=== Data to examine ===
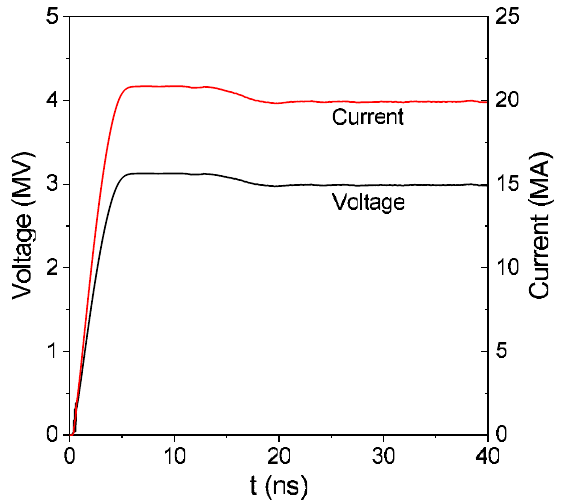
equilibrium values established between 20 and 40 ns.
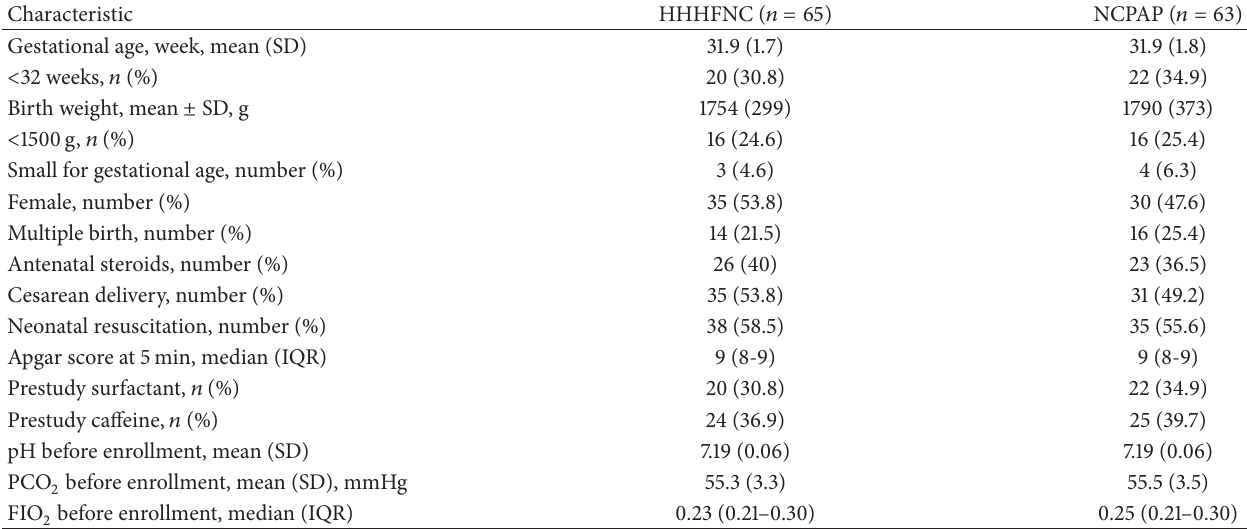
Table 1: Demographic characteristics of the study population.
===
=== Data to examine ===
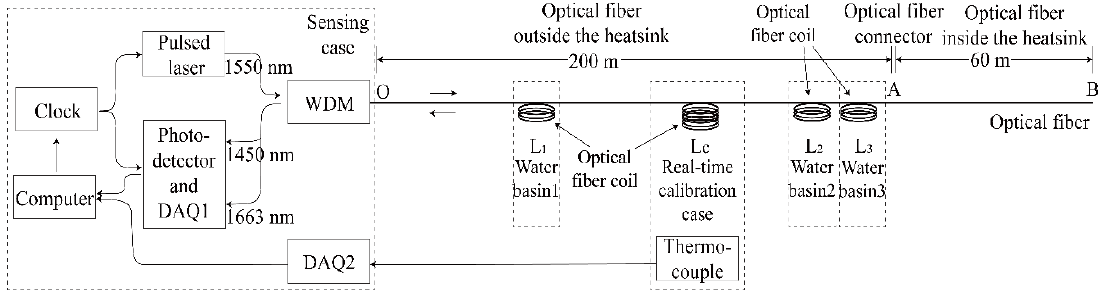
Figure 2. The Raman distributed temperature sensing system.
===
=== Data to examine ===
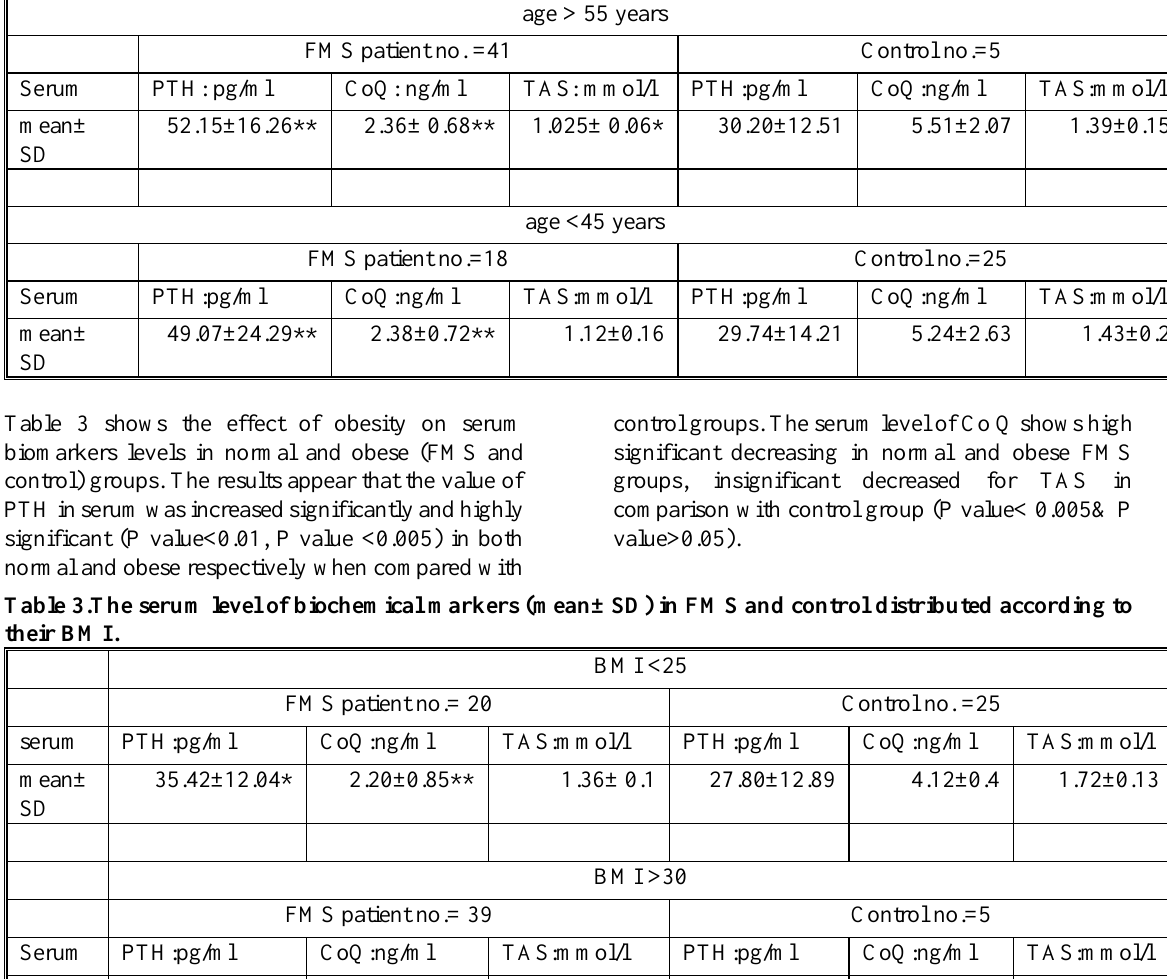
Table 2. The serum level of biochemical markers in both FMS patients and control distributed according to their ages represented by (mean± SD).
===
## Problem description
Give back exactly the lines of the listing above from the one that contains "equilibrium values established" up to and including the one that contains "Table 1: Demographic", but not the pictures, and no other lines.

## Expected answer
equilibrium values established between 20 and 40 ns.
Table 1: Demographic characteristics of the study population.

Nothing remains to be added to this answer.